Understanding the Derivation of Energy in Dielectric Systems

[almarpa]

Hello all.

I have a doubt about the derivation of energy in dielectrics formula (Griffiths pages 191 - 192).

In a certain step of the formula derivation, we encounter the following operation:

(view formula below).

I do not undertand that operation.

Can someone help me?

 

[USeptim]

What means the $\bigtriangleup$? It looks like it only works on the first term of D·E.

 

[zoki85]

What means the $\bigtriangleup$? It looks like it only works on the first term of D·E.

Laplace operator

 

[USeptim]

Thanks zoki85, I used to see for the Laplacian $\bigtriangledown^2$.

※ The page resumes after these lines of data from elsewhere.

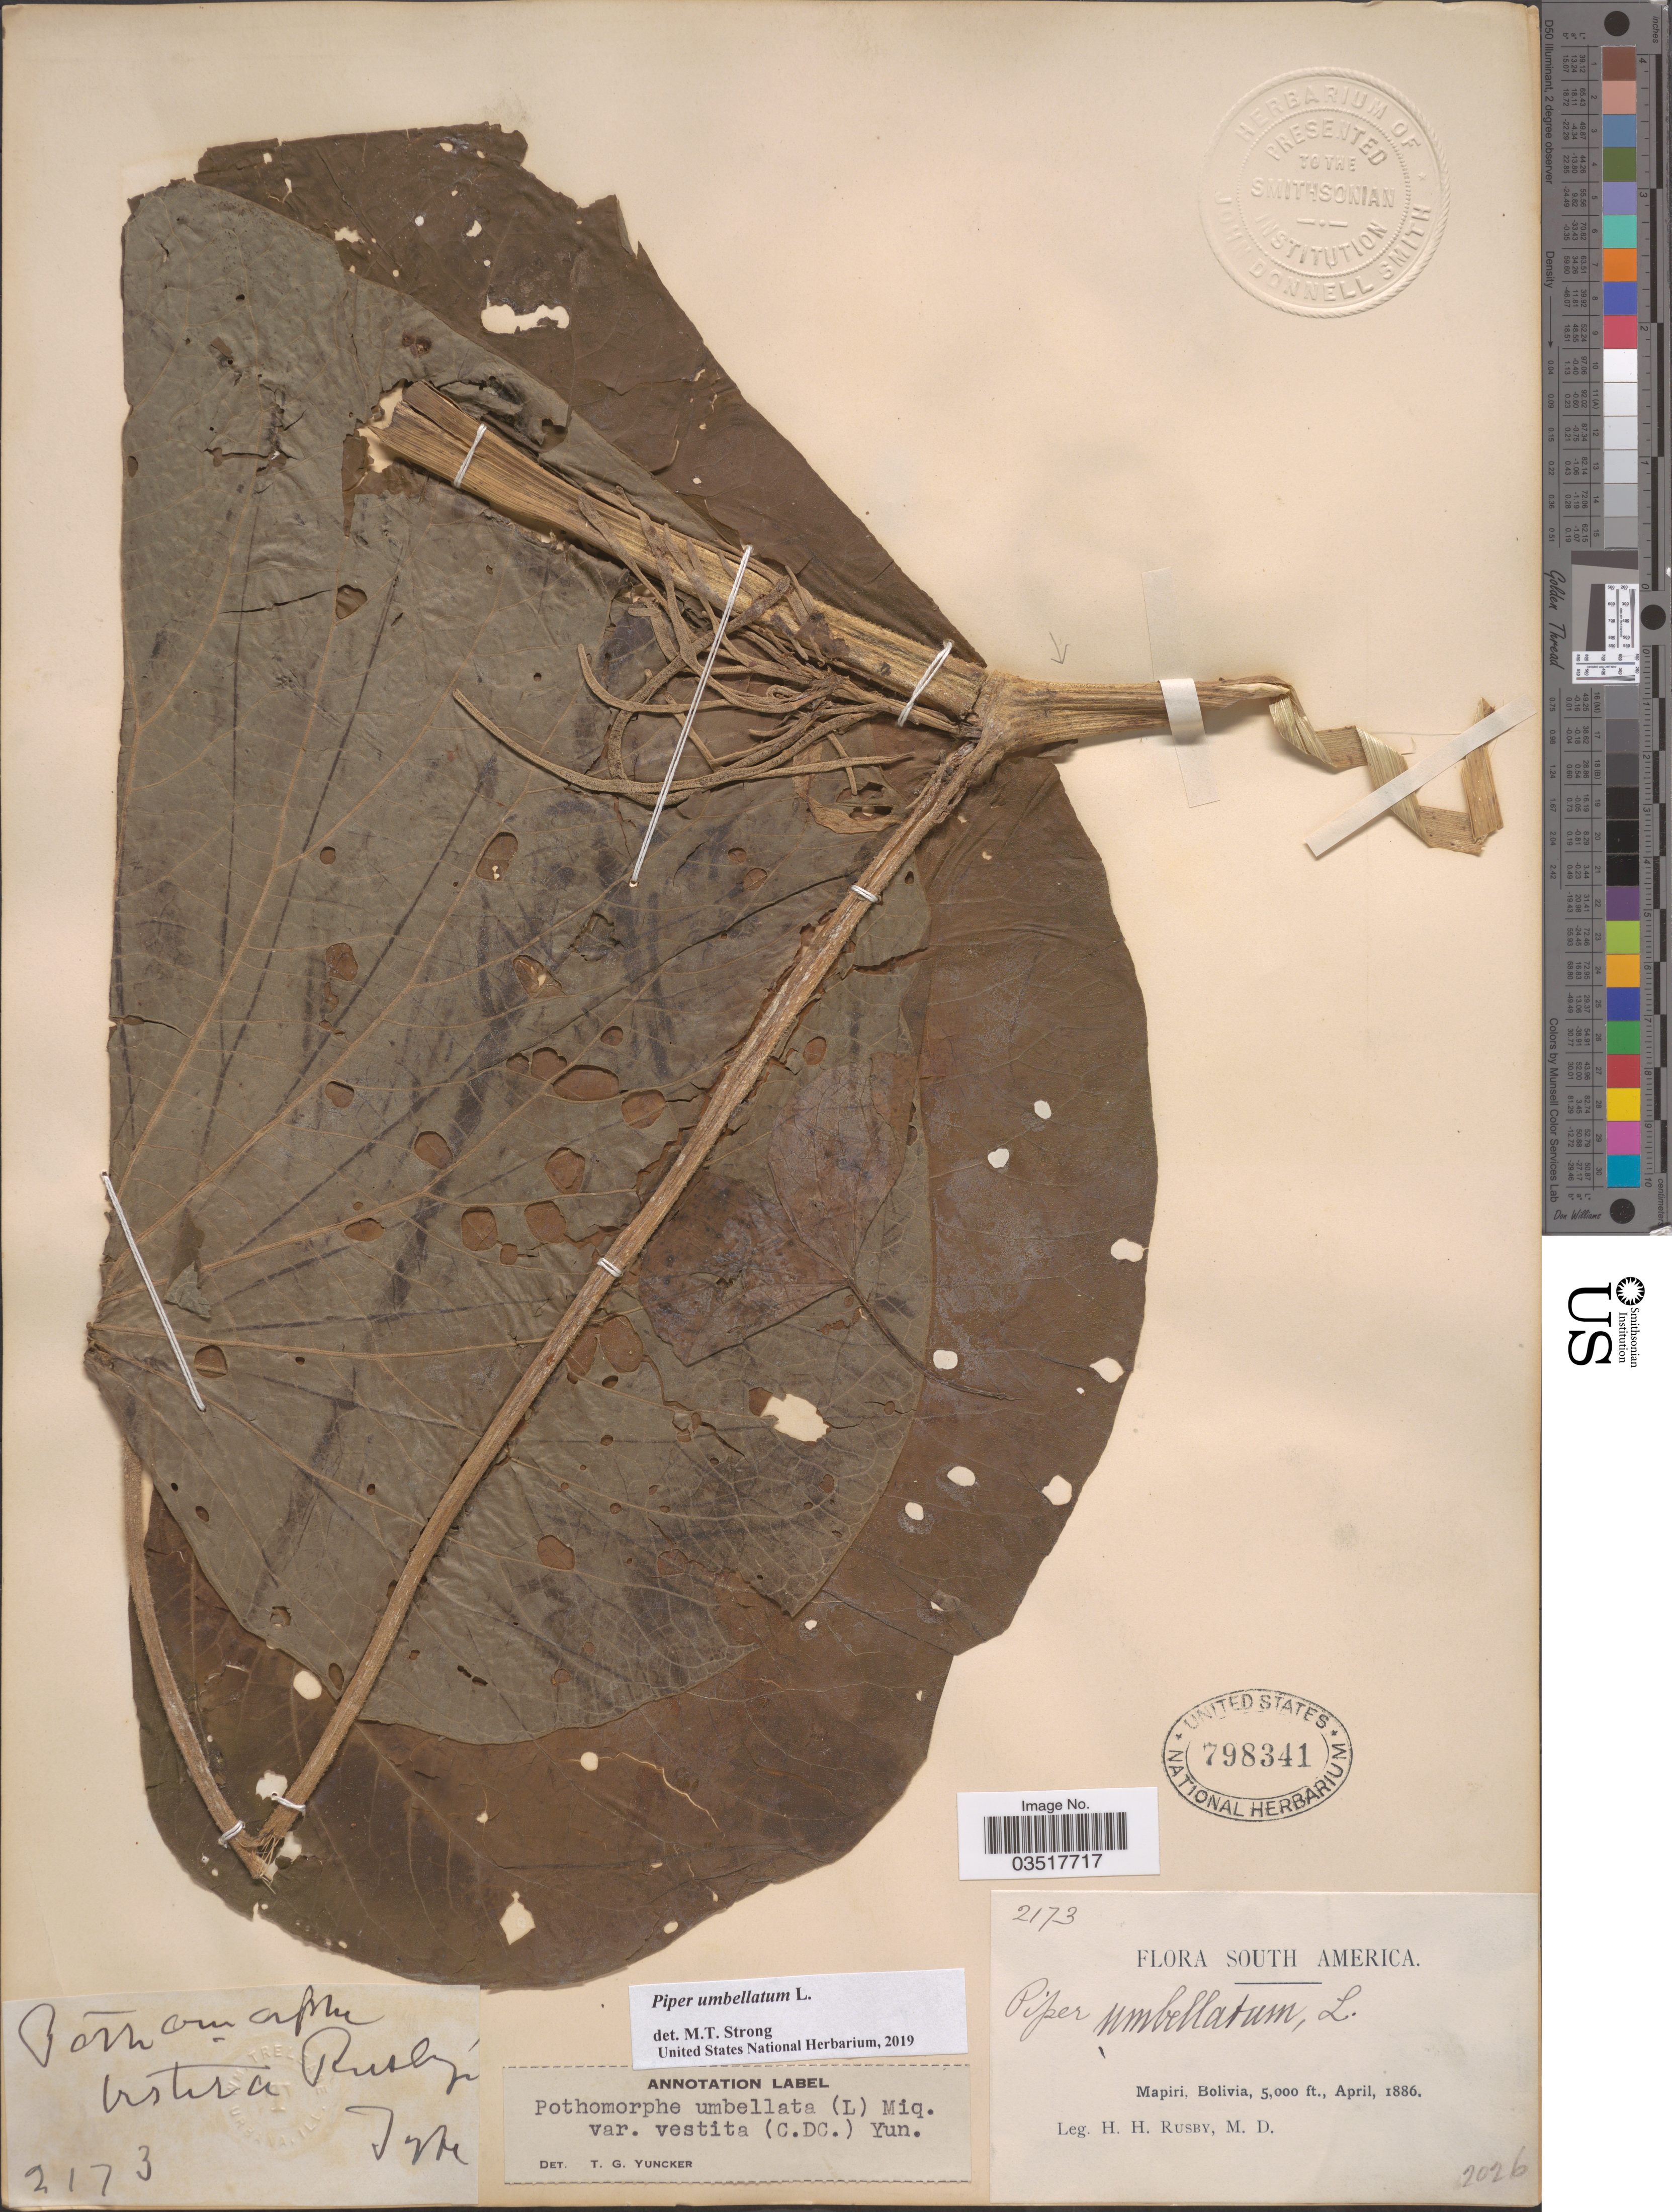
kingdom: Plantae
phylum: Tracheophyta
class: Magnoliopsida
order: Piperales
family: Piperaceae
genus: Piper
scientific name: Piper umbellatum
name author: L.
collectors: H. H. Rusby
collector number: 2173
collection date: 1886-04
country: Bolivia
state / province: La Páz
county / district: Larecaja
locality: Mapiri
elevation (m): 1524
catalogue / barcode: US 798341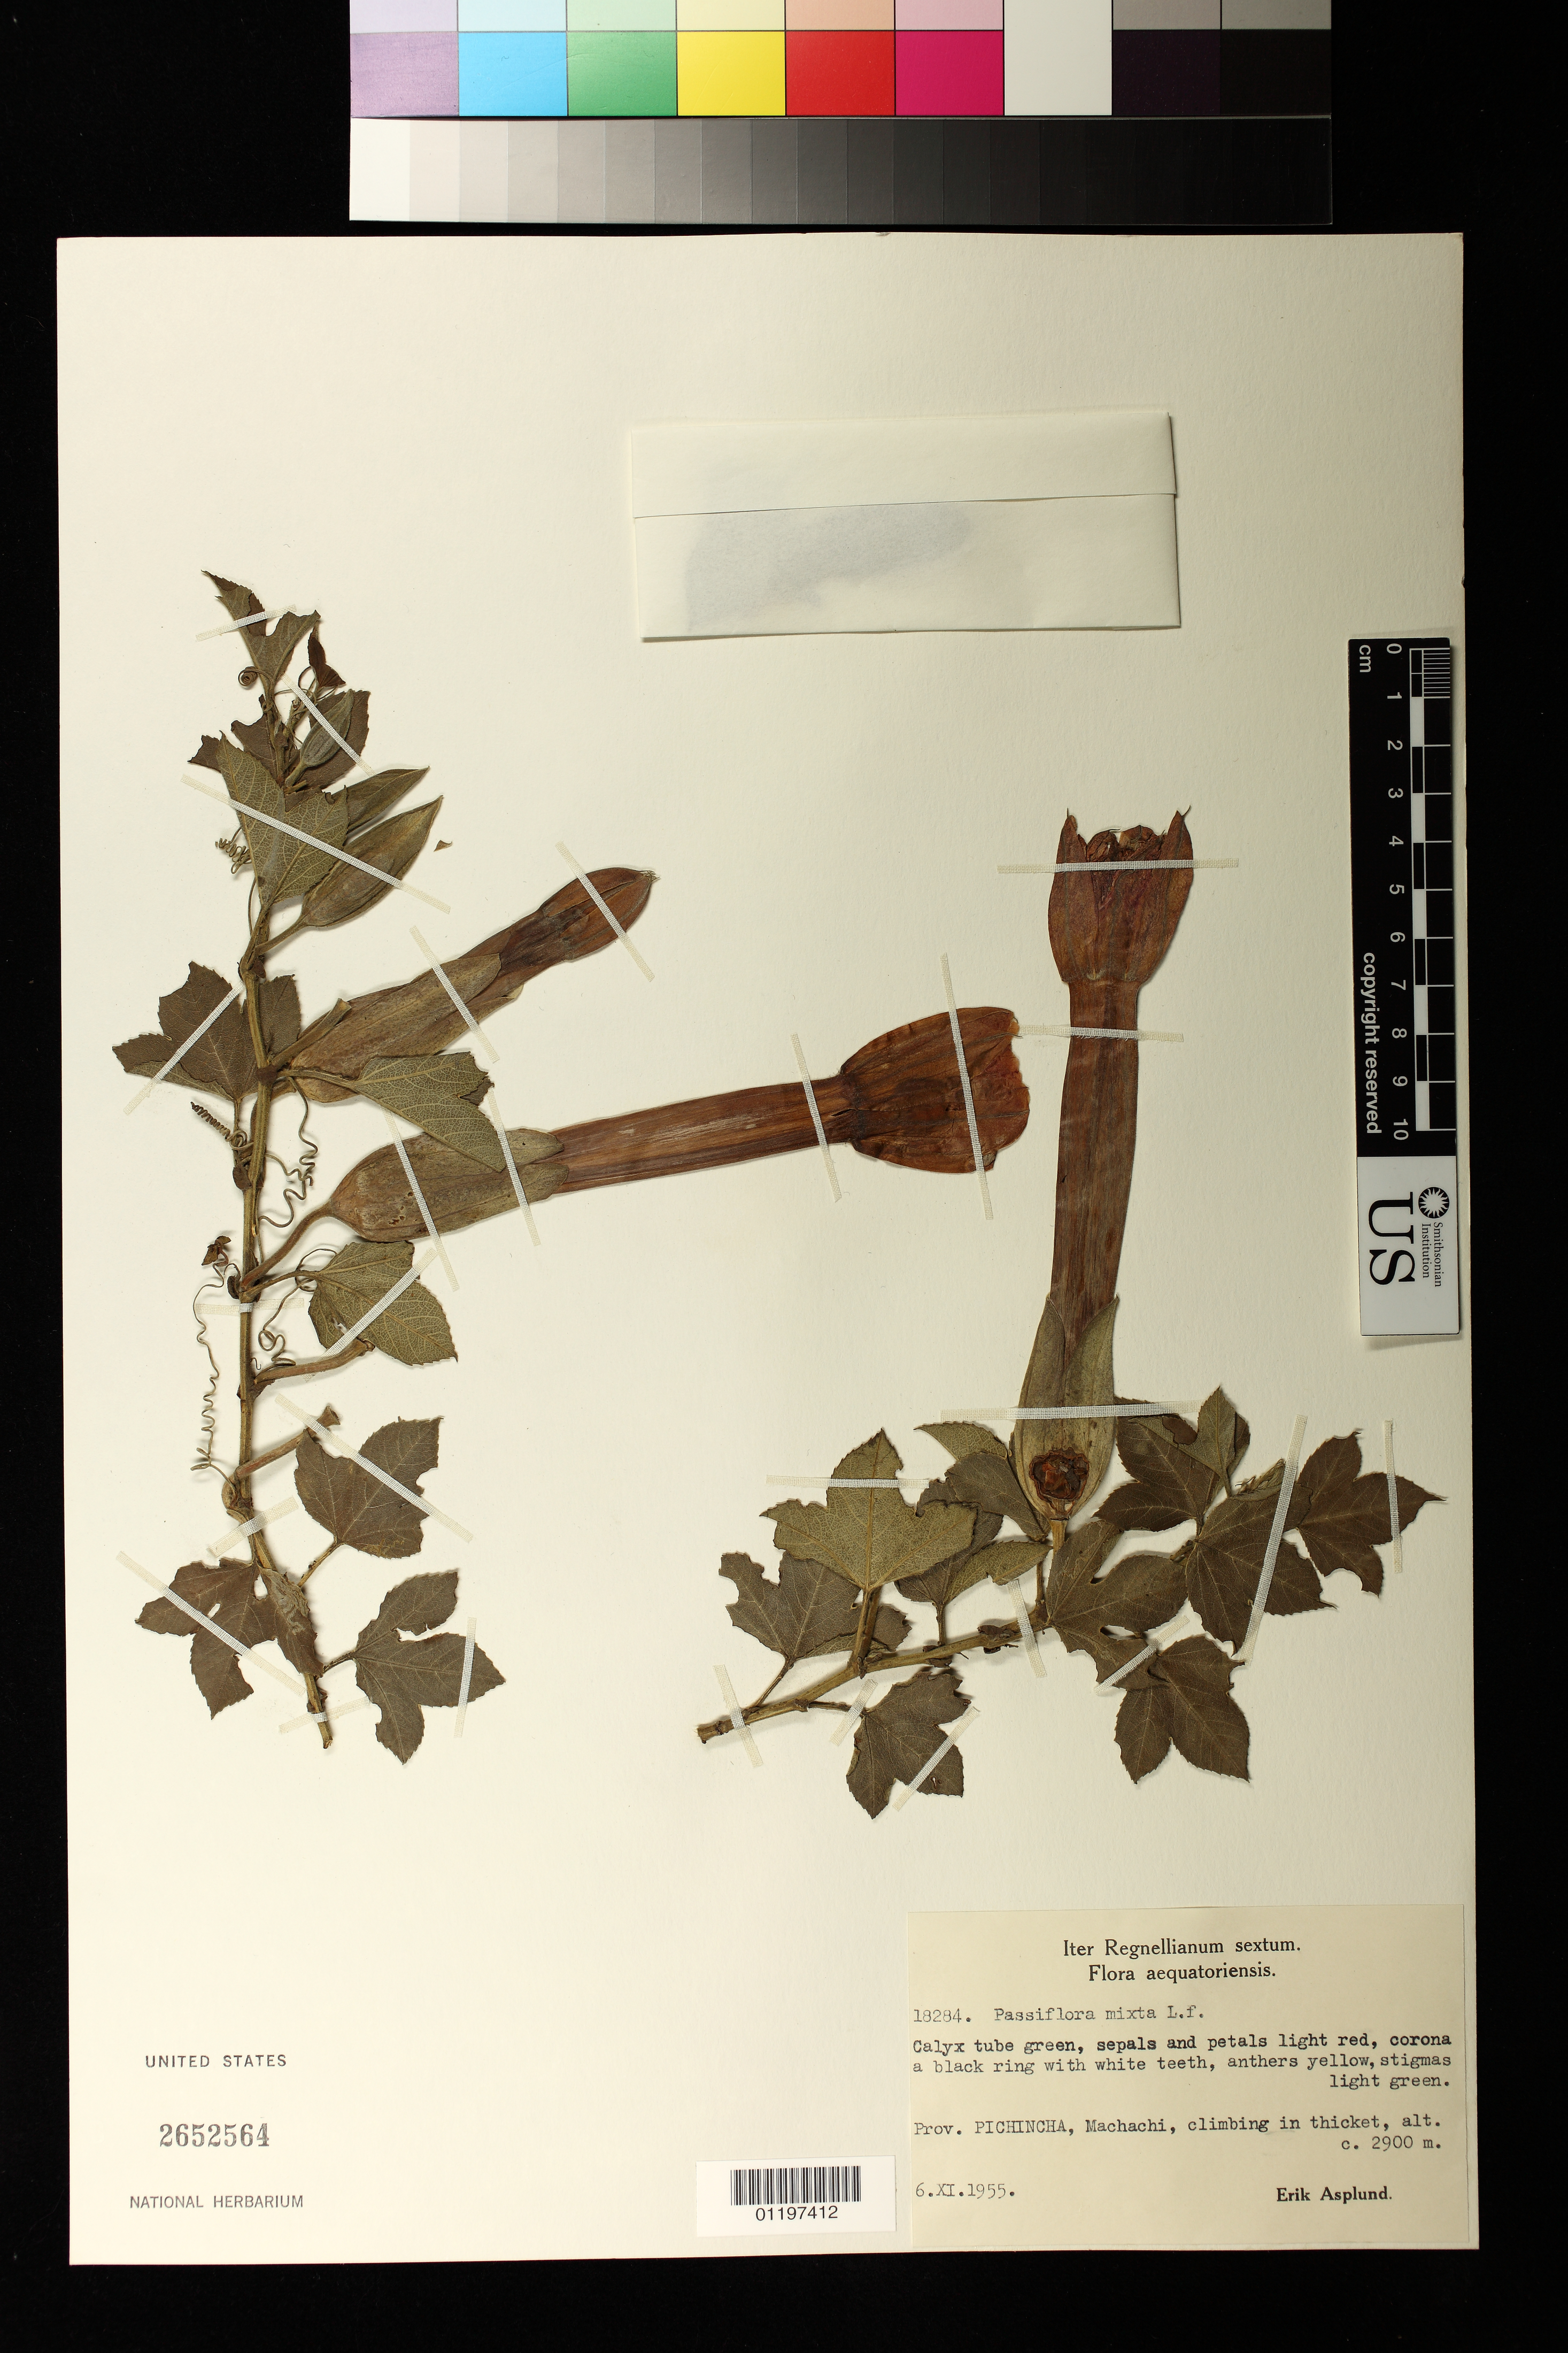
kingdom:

Almarpa. The link you have set it's a bit out of context. It only shows that you can conmute the lapace operator and the dot product since D and E differ only by a constant $\epsilon$.

 

[athosanian]

▽²(E.E)=▽²E.E+E.▽²E

you can think the ▽² as a scalar, but it also is a differential operator like d/dx

 

[almarpa]

It is not the laplacian operator. It represents an incremental variation of the quantity this symbol goes with.

 

[almarpa]

It is not the laplace operator. It is just an increment.

 

[Meir Achuz]

▽²(E.E)=▽²E.E+E.▽²E
you can think the ▽² as a scalar, but it also is a differential operator like d/dx

$\nabla^2({\bf E\cdot E})$ is not that simple.

 

[Meir Achuz]

$\Delta$ is just an infinitesimal variation. That step is only valid if $\epsilon$
does not vary with position anywhere in space. Then the step just says
$\Delta({\bf E\cdot D)=E\cdot(\Delta D)+(\Delta E)\cdot D}$.

 

[zoki85]

$\Delta$ is just an infinitesimal variation. That step is only valid if $\epsilon$
does not vary with position anywhere in space. Then the step just says
$\Delta({\bf E\cdot D)=E\cdot(\Delta D)+(\Delta E)\cdot D}$.

If so, he should wrote it d , not Δ

 

[Meir Achuz]

$\Delta$ is commonly used, with the limit $d=lim\Delta\rightarrow 0$.

 

[almarpa]

Sorry, but I still do not get it.

What happens with the 1/2 term? It vanishes, but I can not see why.

 

[Meir Achuz]

Sorry, but I still do not get it.
What happens with the 1/2 term? It vanishes, but I can not see why.

$\Delta({\bf E\cdot D)=E\cdot(\Delta D)+(\Delta E)\cdot D}=2\epsilon{\bf E\cdot E}$
if $\epsilon$ is constant.